Institutions that appoint their own boards look to create a balance of gender, race, ethnicity, educational background, alumni status, profession and philanthropic capacity, said Henry Stoever, president and CEO of AGB. Philanthropic capacity refers to an individual’s ability to give money to the institution.
“If an institution has more financial need than what it can get from the state—if it’s a public institution, for example—or from tuition, they need more apertures through which they can generate cash flow,” Stoever said. “That’s where some institutions say, ‘We have significant financial needs that extend beyond traditional tuition and public support.’ So they might prioritize philanthropic capacity more than others.”
While boards have been slow to diversify, they have kept pace with the gender, racial and ethnic makeup of college presidents, provosts and other higher education leaders, said Lesley McBain, director of research at AGB.
“It’s important to consider the perspective that boards are part of an ecosystem of higher education, which is embedded in American society,” McBain said. “Therefore, change is not always quick.”
Recruitment is not always easy, in part because of pipeline issues, McBain said. It takes time to identify and train board members to serve. Stoever also pointed out that recruiting board members differs from recruiting employees because members are not formally compensated.
“When you’re hiring for somebody to take a job, they’re going to be paid. They have expectations of the work,” Stoever said. “By contrast, citizen trustees are not paid … they exist to oversee.”

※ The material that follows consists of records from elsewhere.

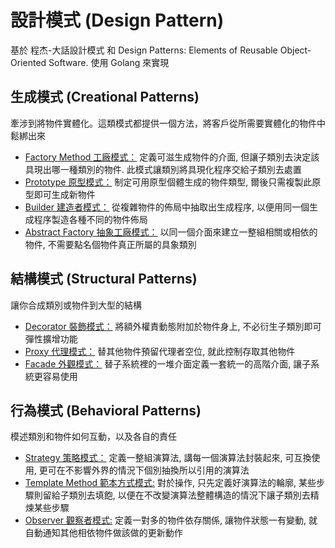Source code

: # 設計模式 (Design Pattern)

基於 程杰-大話設計模式 和 Design Patterns: Elements of Reusable Object-Oriented Software. 
使用 Golang 來實現

## 生成模式 (Creational Patterns)
牽涉到將物件實體化。這類模式都提供一個方法，將客戶從所需要實體化的物件中鬆綁出來
* [Factory Method 工廠模式：](https://github.com/kimi0230/DesignPatternGolang/tree/master/FactoryMethod) 定義可滋生成物件的介面, 但讓子類別去決定該具現出哪一種類別的物件. 此模式讓類別將具現化程序交給子類別去處置
* [Prototype 原型模式：](https://github.com/kimi0230/DesignPatternGolang/tree/master/Prototype) 制定可用原型個體生成的物件類型, 爾後只需複製此原型即可生成新物件
* [Builder 建造者模式：](https://github.com/kimi0230/DesignPatternGolang/tree/master/Builder) 從複雜物件的佈局中抽取出生成程序, 以便用同一個生成程序製造各種不同的物件佈局
* [Abstract Factory 抽象工廠模式：](https://github.com/kimi0230/DesignPatternGolang/tree/master/AbstractFactory) 以同一個介面來建立一整組相關或相依的物件, 不需要點名個物件真正所屬的具象類別

## 結構模式 (Structural Patterns)
讓你合成類別或物件到大型的結構
* [Decorator 裝飾模式：](https://github.com/kimi0230/DesignPatternGolang/tree/master/Decorator) 將額外權責動態附加於物件身上, 不必衍生子類別即可彈性擴增功能
* [Proxy 代理模式：](https://github.com/kimi0230/DesignPatternGolang/tree/master/Proxy) 替其他物件預留代理者空位, 就此控制存取其他物件
* [Facade 外觀模式：](https://github.com/kimi0230/DesignPatternGolang/tree/master/Facade) 替子系統裡的一堆介面定義一套統一的高階介面, 讓子系統更容易使用

## 行為模式 (Behavioral Patterns)
模述類別和物件如何互動，以及各自的責任
* [Strategy 策略模式：](https://github.com/kimi0230/DesignPatternGolang/tree/master/Strategy) 定義一整組演算法, 講每一個演算法封裝起來, 可互換使用, 更可在不影響外界的情況下個別抽換所以引用的演算法
* [Template Method 範本方式模式:](https://github.com/kimi0230/DesignPatternGolang/tree/master/TemplateMethod) 對於操作, 只先定義好演算法的輪廓, 某些步驟則留給子類別去填飽, 以便在不改變演算法整體構造的情況下讓子類別去精煉某些步驟
* [Observer 觀察者模式:](https://github.com/kimi0230/DesignPatternGolang/tree/master/Observer) 定義一對多的物件依存關係, 讓物件狀態一有變動, 就自動通知其他相依物件做該做的更新動作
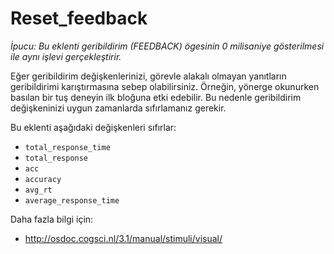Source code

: # Reset_feedback

*İpucu: Bu eklenti geribildirim (FEEDBACK) ögesinin 0 milisaniye gösterilmesi ile aynı işlevi gerçekleştirir.*

Eğer geribildirim değişkenlerinizi, görevle alakalı olmayan yanıtların geribildirimi karıştırmasına sebep olabilirsiniz. Örneğin, yönerge okunurken basılan bir tuş deneyin ilk bloğuna etki edebilir. Bu nedenle geribildirim değişkeninizi uygun zamanlarda sıfırlamanız gerekir.

Bu eklenti aşağıdaki değişkenleri sıfırlar:

- `total_response_time`
- `total_response`
- `acc`
- `accuracy`
- `avg_rt`
- `average_response_time`

Daha fazla bilgi için:

- <http://osdoc.cogsci.nl/3.1/manual/stimuli/visual/>
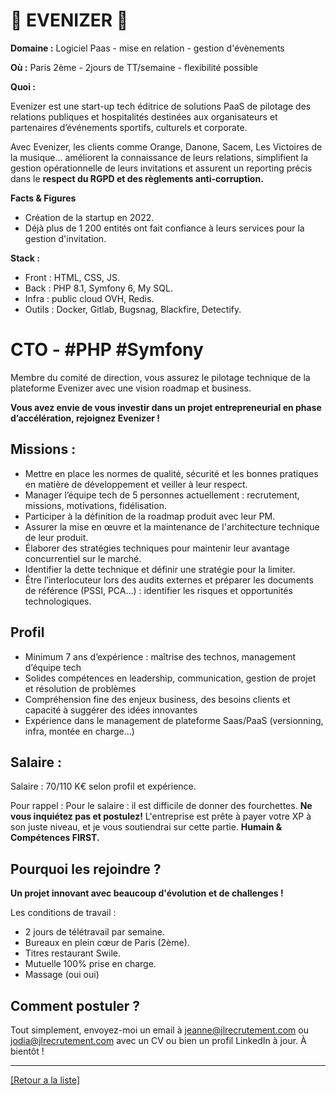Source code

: # 📨 EVENIZER 📨

**Domaine :** Logiciel Paas - mise en relation - gestion d'évènements 

**Où :** Paris 2ème - 2jours de TT/semaine - flexibilité possible 

**Quoi :** 

Evenizer est une start-up tech éditrice de solutions PaaS de pilotage des relations publiques et hospitalités destinées aux organisateurs et partenaires d’événements sportifs, culturels et corporate. 

Avec Evenizer, les clients comme Orange, Danone, Sacem, Les Victoires de la musique… améliorent la connaissance de leurs relations, simplifient la gestion opérationnelle de leurs invitations et assurent un reporting précis dans le **respect du RGPD et des règlements anti-corruption.**

**Facts & Figures**

* Création de la startup en 2022.
* Déjà plus de 1 200 entités ont fait confiance à leurs services pour la gestion d'invitation. 

**Stack :** 

* Front : HTML, CSS, JS.
* Back : PHP 8.1, Symfony 6, My SQL.
* Infra : public cloud OVH, Redis.
* Outils : Docker, Gitlab, Bugsnag, Blackfire, Detectify.

# CTO - #PHP #Symfony

Membre du comité de direction, vous assurez le pilotage technique de la plateforme Evenizer avec une vision roadmap et business.

**Vous avez envie de vous investir dans un projet entrepreneurial en phase d’accélération, rejoignez Evenizer !**

## Missions : 

* Mettre en place les normes de qualité, sécurité et les bonnes pratiques en matière de développement et veiller à leur respect.
* Manager l’équipe tech de 5 personnes actuellement : recrutement, missions, motivations, fidélisation.
* Participer à la définition de la roadmap produit avec leur PM.
* Assurer la mise en œuvre et la maintenance de l'architecture technique de leur produit.
* Élaborer des stratégies techniques pour maintenir leur avantage concurrentiel sur le marché.
* Identifier la dette technique et définir une stratégie pour la limiter.
* Être l’interlocuteur lors des audits externes et préparer les documents de référence (PSSI, PCA…) : identifier les risques et opportunités technologiques.

## Profil 

* Minimum 7 ans d’expérience : maîtrise des technos, management d’équipe tech 
* Solides compétences en leadership, communication, gestion de projet et résolution de problèmes 
* Compréhension fine des enjeux business, des besoins clients et capacité à suggérer des idées innovantes 
* Expérience dans le management de plateforme Saas/PaaS (versionning, infra, montée en charge…)

## Salaire : 

Salaire : 70/110 K€ selon profil et expérience. 

Pour rappel :  Pour le salaire : il est difficile de donner des fourchettes. **Ne vous inquiétez pas et postulez!** L'entreprise est prête à payer votre XP à son juste niveau, et je vous soutiendrai sur cette partie. **Humain & Compétences FIRST.**

## Pourquoi les rejoindre ?

**Un projet innovant avec beaucoup d'évolution et de challenges !**

Les conditions de travail : 
- 2 jours de télétravail par semaine.
- Bureaux en plein cœur de Paris (2ème).
- Titres restaurant Swile.
- Mutuelle 100% prise en charge.
- Massage (oui oui)

## Comment postuler ?

Tout simplement, envoyez-moi un email à jeanne@jlrecrutement.com ou jodia@jlrecrutement.com avec un CV ou bien un profil LinkedIn à jour. À bientôt ! 

----
<a href="https://github.com/jlondiche/job-board-php/blob/master/README.md">[Retour a la liste]</a>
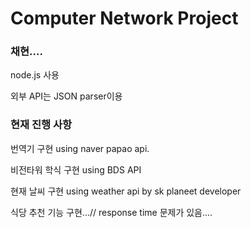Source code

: # Computer Network Project

### 채현....

node.js 사용

외부 API는 JSON parser이용

### 현재 진행 사항
번역기 구현 using naver papao api.

비전타워 학식 구현 using BDS API

현재 날씨 구현 using weather api by sk planeet developer

식당 추천 기능 구현...// response time 문제가 있음....
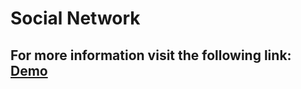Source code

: # Social Network
## For more information visit the following link: [Demo](https://dannlebeau.github.io/likeme.github.io/)
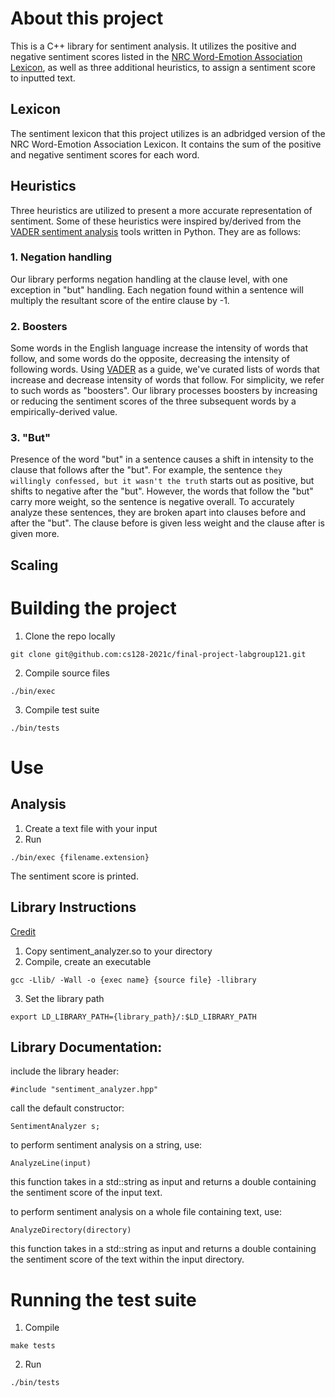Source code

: # About this project

This is a C++ library for sentiment analysis. It utilizes the positive and negative sentiment scores listed in the [NRC Word-Emotion Association Lexicon](https://saifmohammad.com/WebPages/NRC-Emotion-Lexicon.htm), as well as three additional heuristics, to assign a sentiment score to inputted text. 

## Lexicon

The sentiment lexicon that this project utilizes is an adbridged version of the NRC Word-Emotion Association Lexicon. It contains the sum of the positive and negative sentiment scores for each word. 

## Heuristics

Three heuristics are utilized to present a more accurate representation of sentiment. Some of these heuristics were inspired by/derived from the [VADER sentiment analysis](https://github.com/cjhutto/vaderSentiment) tools written in Python. They are as follows: 

### 1. Negation handling 

Our library performs negation handling at the clause level, with one exception in "but" handling. Each negation found within a sentence will multiply the resultant score of the entire clause by -1. 

### 2. Boosters

Some words in the English language increase the intensity of words that follow, and some words do the opposite, decreasing the intensity of following words. Using [VADER](https://github.com/cjhutto/vaderSentiment) as a guide, we've curated lists of words that increase and decrease intensity of words that follow. For simplicity, we refer to such words as "boosters". Our library processes boosters by increasing or reducing the sentiment scores of the three subsequent words by a empirically-derived value.  

### 3. "But"

Presence of the word "but" in a sentence causes a shift in intensity to the clause that follows after the "but". For example, the sentence
`they willingly confessed, but it wasn't the truth`
starts out as positive, but shifts to negative after the "but". However, the words that follow the "but" carry more weight, so the sentence is negative overall. To accurately analyze these sentences, they are broken apart into clauses before and after the "but". The clause before is given less weight and the clause after is given more. 

## Scaling

# Building the project

1. Clone the repo locally

`git clone git@github.com:cs128-2021c/final-project-labgroup121.git`

2. Compile source files

`./bin/exec`

3. Compile test suite

`./bin/tests`

# Use

## Analysis

1. Create a text file with your input
2. Run 

`./bin/exec {filename.extension}`

The sentiment score is printed.

## Library Instructions
[Credit](https://iq.opengenus.org/create-shared-library-in-cpp/)
1. Copy sentiment_analyzer.so to your directory
2. Compile, create an executable

`gcc -Llib/ -Wall -o {exec name} {source file} -llibrary`

3. Set the library path

`export LD_LIBRARY_PATH={library_path}/:$LD_LIBRARY_PATH`

## Library Documentation: 

include the library header: 

`#include "sentiment_analyzer.hpp"` 

call the default constructor:

`SentimentAnalyzer s;`

to perform sentiment analysis on a string, use:

`AnalyzeLine(input)`

this function takes in a std::string as input and returns a double containing the sentiment score of the input text.

to perform sentiment analysis on a whole file containing text, use:

`AnalyzeDirectory(directory)`

this function takes in a std::string as input and returns a double containing the sentiment score of the text within the input directory.

# Running the test suite

1. Compile 

`make tests`

2. Run

`./bin/tests`

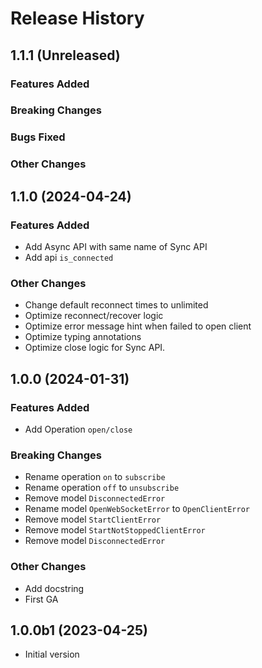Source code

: # Release History

## 1.1.1 (Unreleased)

### Features Added

### Breaking Changes

### Bugs Fixed

### Other Changes

## 1.1.0 (2024-04-24)

### Features Added

- Add Async API with same name of Sync API
- Add api `is_connected`

### Other Changes

- Change default reconnect times to unlimited
- Optimize reconnect/recover logic
- Optimize error message hint when failed to open client
- Optimize typing annotations
- Optimize close logic for Sync API.

## 1.0.0 (2024-01-31)

### Features Added

- Add Operation `open/close`

### Breaking Changes

- Rename operation `on` to `subscribe`
- Rename operation `off` to `unsubscribe`
- Remove model `DisconnectedError`
- Rename model `OpenWebSocketError` to `OpenClientError`
- Remove model `StartClientError`
- Remove model `StartNotStoppedClientError`
- Remove model `DisconnectedError`

### Other Changes

- Add docstring
- First GA

## 1.0.0b1 (2023-04-25)

- Initial version
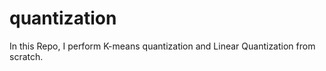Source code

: # quantization

In this Repo, I perform K-means quantization and Linear Quantization from scratch. 
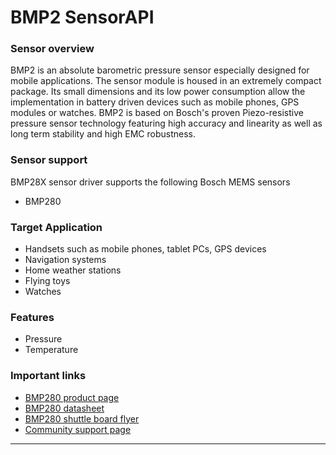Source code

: # BMP2 SensorAPI

### Sensor overview

BMP2 is an absolute barometric pressure sensor especially designed for mobile applications.
The sensor module is housed in an extremely compact package. 
Its small dimensions and its low power consumption allow the implementation in battery driven devices such as 
mobile phones, GPS modules or watches. 
BMP2 is based on Bosch's proven Piezo-resistive pressure sensor technology featuring high accuracy and linearity as 
well as long term stability and high EMC robustness.

### Sensor support
BMP28X sensor driver supports the following Bosch MEMS sensors
* BMP280

### Target Application
- Handsets such as mobile phones, tablet PCs, GPS devices
- Navigation systems
- Home weather stations
- Flying toys
- Watches

### Features
- Pressure
- Temperature

### Important links

- [BMP280 product page](https://www.bosch-sensortec.com/products/environmental-sensors/pressure-sensors/bmp280/)
- [BMP280 datasheet](https://www.bosch-sensortec.com/media/boschsensortec/downloads/datasheets/bst-bmp280-ds001.pdf)
- [BMP280 shuttle board flyer](https://www.bosch-sensortec.com/media/boschsensortec/downloads/shuttle_board_flyer/bst-dhw-fl033.pdf)
- [Community support page](https://community.bosch-sensortec.com)

---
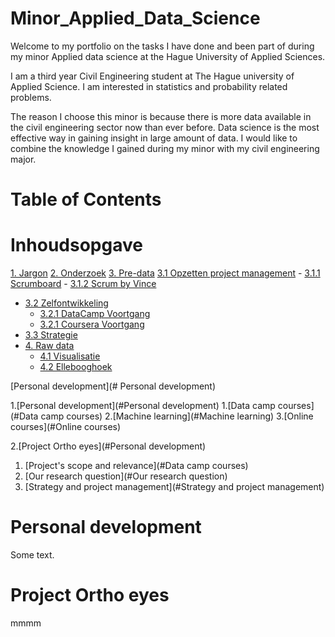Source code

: # Minor_Applied_Data_Science
Welcome to my portfolio on the tasks I have done and been part of during my minor Applied data science at the Hague University of Applied Sciences. 

I am a third year Civil Engineering student at The Hague university of Applied Science. I am interested in statistics and probability related problems. 

The reason I choose this minor is because there is more data available in the civil engineering sector now than ever before. Data science is the most effective way in gaining insight in large amount of data. I would like to combine the knowledge I gained during my minor with my civil engineering major.  

# Table of Contents

# Inhoudsopgave 
[1. Jargon](#1-jargon)
[2. Onderzoek](#2-onderzoek)
[3. Pre-data](#3-pre-data)
  [3.1 Opzetten project management](#31-opzetten-projectmanagement)
     - [3.1.1 Scrumboard](#311-scrumboard)
     - [3.1.2 Scrum by Vince](#312-scrum-by-vince)
  - [3.2 Zelfontwikkeling](#32-zelfontwikkeling)
     - [3.2.1 DataCamp Voortgang](#321-datacamp-voortgang)
     - [3.2.1 Coursera Voortgang](#321-coursera-voortgang)
  - [3.3 Strategie](#33-strategie)
- [4. Raw data](#4-raw-data)
  - [4.1 Visualisatie](#41-visualisatie)
  - [4.2 Ellebooghoek](#42-ellebooghoek)

[Personal development](# Personal development)

1.[Personal development](#Personal development)
  1.[Data camp courses](#Data camp courses)
  2.[Machine learning](#Machine learning)
  3.[Online courses](#Online courses)

2.[Project Ortho eyes](#Personal development)
  1. [Project's scope and relevance](#Data camp courses)
  2. [Our research question](#Our research question)
  3. [Strategy and project management](#Strategy and project management)


# Personal development
Some text.
# Project Ortho eyes
mmmm
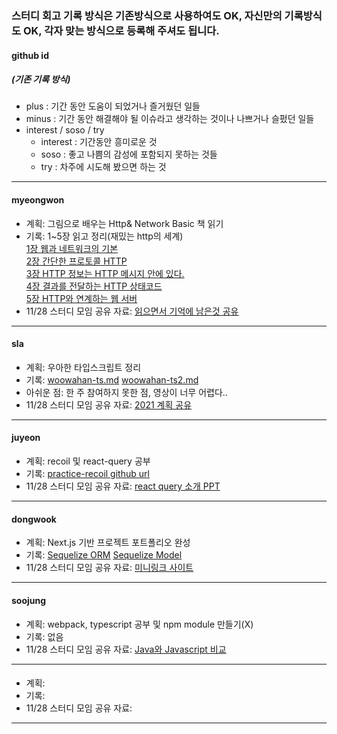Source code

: ### 스터디 회고 기록 방식은 기존방식으로 사용하여도 OK, 자신만의 기록방식도 OK, 각자 맞는 방식으로 등록해 주셔도 됩니다.

#### github id
##### (기존 기록 방식)
- plus : 기간 동안 도움이 되었거나 즐거웠던 일들  
- minus : 기간 동안 해결해야 될 이슈라고 생각하는 것이나 나쁘거나 슬펐던 일들  
- interest / soso / try  
  - interest : 기간동안 흥미로운 것
  - soso : 좋고 나쁨의 감성에 포함되지 못하는 것들
  - try : 차주에 시도해 봤으면 하는 것
---

#### myeongwon

- 계획: 그림으로 배우는 Http& Network Basic 책 읽기
- 기록: 1~5장 읽고 정리(재밌는 http의 세계)  
[1장 웹과 네트워크의 기본](https://www.notion.so/1-183563b078034b76a69d1ff6c0a4b77b)  
[2장 간단한 프로토콜 HTTP](https://www.notion.so/2-HTTP-81606529c29f4db4af00054a2aba12fd)  
[3장  HTTP 정보는 HTTP 메시지 안에 있다.](https://www.notion.so/3-HTTP-HTTP-7a6abf882e55422b92605d80128c9d0f)  
[4장 결과를 전달하는 HTTP 상태코드](https://www.notion.so/4-HTTP-ba7e345662d64d77b99dccd4835fefa2)  
[5장 HTTP와 연계하는 웹 서버](https://www.notion.so/5-HTTP-f4153447b38649da9f7ffe43c6561690)  
- 11/28 스터디 모임 공유 자료: [읽으면서 기억에 남은것 공유](https://www.notion.so/lighting1/763a106890064bcc94546b6dc27e41f1)  

---

#### sla

- 계획: 우아한 타입스크립트 정리
- 기록: [woowahan-ts.md](https://github.com/yami03/til/blob/master/typescript/woowahan-ts.md) [woowahan-ts2.md](https://github.com/yami03/til/blob/master/typescript/woowahan-ts2.md) 
- 아쉬운 점: 한 주 참여하지 못한 점, 영상이 너무 어렵다..  
- 11/28 스터디 모임 공유 자료: [2021 계획 공유](https://www.notion.so/slaplace/2021-1db039b355954a09a4c05f8234aad942)

---

#### juyeon

- 계획: recoil 및 react-query 공부
- 기록: [practice-recoil github url](https://github.com/jy7123943/practice-recoil)
- 11/28 스터디 모임 공유 자료: [react query 소개 PPT](https://docs.google.com/presentation/d/1Al5A6cSWcDsWp8HtS0aib3TgufuBOnz9lhXQwfJVIJ0/edit?usp=sharing)

---


#### dongwook

- 계획: Next.js 기반 프로젝트 포트폴리오 완성
- 기록: [Sequelize ORM](https://dwook.netlify.app/sequelize/001_sequelize/) [Sequelize Model](https://dwook.netlify.app/sequelize/002_sequelize_model/) 
- 11/28 스터디 모임 공유 자료: [미니링크 사이트](https://mini-link.site/)

---

#### soojung

- 계획: webpack, typescript 공부 및 npm module 만들기(X)
- 기록: 없음
- 11/28 스터디 모임 공유 자료: [Java와 Javascript 비교](https://www.notion.so/2021-1-24-9bfc8759c2754bfba5033623b5b5353d)

---

#### 

- 계획: 
- 기록: 
- 11/28 스터디 모임 공유 자료: 

---
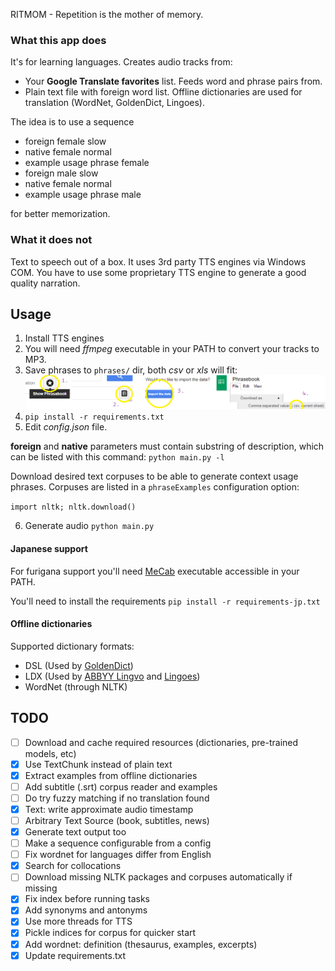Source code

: RITMOM - Repetition is the mother of memory.


### What this app does
It's for learning languages. Creates audio tracks from:

- Your **Google Translate favorites** list. Feeds word and phrase pairs from.
- Plain text file with foreign word list. Offline dictionaries are used for translation (WordNet, GoldenDict, Lingoes).

The idea is to use a sequence

- foreign female slow
- native female normal
- example usage phrase female
- foreign male slow
- native female normal
- example usage phrase male

for better memorization.


### What it does not
Text to speech out of a box. It uses 3rd party TTS engines via Windows COM. You have to use
some proprietary TTS engine to generate a good quality narration.


## Usage

1. Install TTS engines
2. You will need *ffmpeg* executable in your PATH to convert your tracks to MP3.
3. Save phrases to `phrases/` dir, both *csv* or *xls* will fit:
![](doc/howto-google-translate.png)
4. `pip install -r requirements.txt`
5. Edit *config.json* file.

**foreign** and **native** parameters must contain substring of description, which can be listed
with this command: `python main.py -l`

Download desired text corpuses to be able to generate context usage phrases.
Corpuses are listed in a `phraseExamples` configuration option:

`import nltk; nltk.download()`

6. Generate audio `python main.py` 


#### Japanese support

For furigana support you'll need [MeCab](https://doc-0s-9o-docs.googleusercontent.com/docs/securesc/bfpns3k4jmfq4rerbchsjt9tvab2g2to/s1rba84ju4ebrtpunekt5uqhrcss5uuo/1518775200000/13553212398903315502/07793478864651846602/0B4y35FiV1wh7WElGUGt6ejlpVXc?e=download&nonce=vrph5sdvr9aks&user=07793478864651846602&hash=km3beiek9q72uomsoljre155mj7m4kkk) executable accessible in your PATH.

You'll need to install the requirements `pip install -r requirements-jp.txt`

#### Offline dictionaries

Supported dictionary formats:

- DSL (Used by [GoldenDict](https://goldendict.org/))
- LDX (Used by [ABBYY Lingvo]() and [Lingoes](https://www.lingoes.net))
- WordNet (through NLTK)

## TODO

- [ ] Download and cache required resources (dictionaries, pre-trained models, etc)
- [X] Use TextChunk instead of plain text
- [X] Extract examples from offline dictionaries
- [ ] Add subtitle (.srt) corpus reader and examples
- [ ] Do try fuzzy matching if no translation found
- [X] Text: write approximate audio timestamp
- [ ] Arbitrary Text Source (book, subtitles, news)
- [X] Generate text output too
- [ ] Make a sequence configurable from a config
- [ ] Fix wordnet for languages differ from English
- [X] Search for collocations
- [ ] Download missing NLTK packages and corpuses automatically if missing
- [X] Fix index before running tasks
- [X] Add synonyms and antonyms
- [X] Use more threads for TTS
- [X] Pickle indices for corpus for quicker start
- [X] Add wordnet: definition (thesaurus, examples, excerpts)
- [X] Update requirements.txt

Stoever and McBain agreed that a diverse board is a strength.
“Boards need to make holistic, well-informed, strategic decisions,” Stoever said. “That group of board members can have a better likelihood of coming to a well-informed, diverse outcome when they have diversity of perspectives and backgrounds as part of that dialogue.”
The average size of governing boards has held steady for a decade. In 2020, the average board at a public institution consisted of a dozen voting members. The average board of a private institution had 28 voting members, and the average higher education foundation board included 29 voting members.
A substantial majority of board members—77 percent of those on public boards and 82 percent of private boards—were over the age of 50 in 2020. About 15 percent of public board members and 21.6 percent of private board members were 70 or older, according to the report.
The pandemic had a significant impact on meeting frequency and length, the report showed. Public boards met an average of 7.7 times in 2020, compared with 7.4 times in 2015. Private boards met 4.6 times in 2020 compared with 3.7 times in 2015, and foundation boards met 3.8 times in 2020 compared with about 3.5 times in 2015. Many meetings in 2020 took place online.
“It will be interesting to see how boards evaluate those pandemic-necessitated adaptations to customary meeting structures and practices and whether they make sense for the future,” McBain said. “Zoom fatigue may also play a part in these decisions. There is also the issue of public open meetings laws and other such laws or regulations that public boards in particular would have to consider.”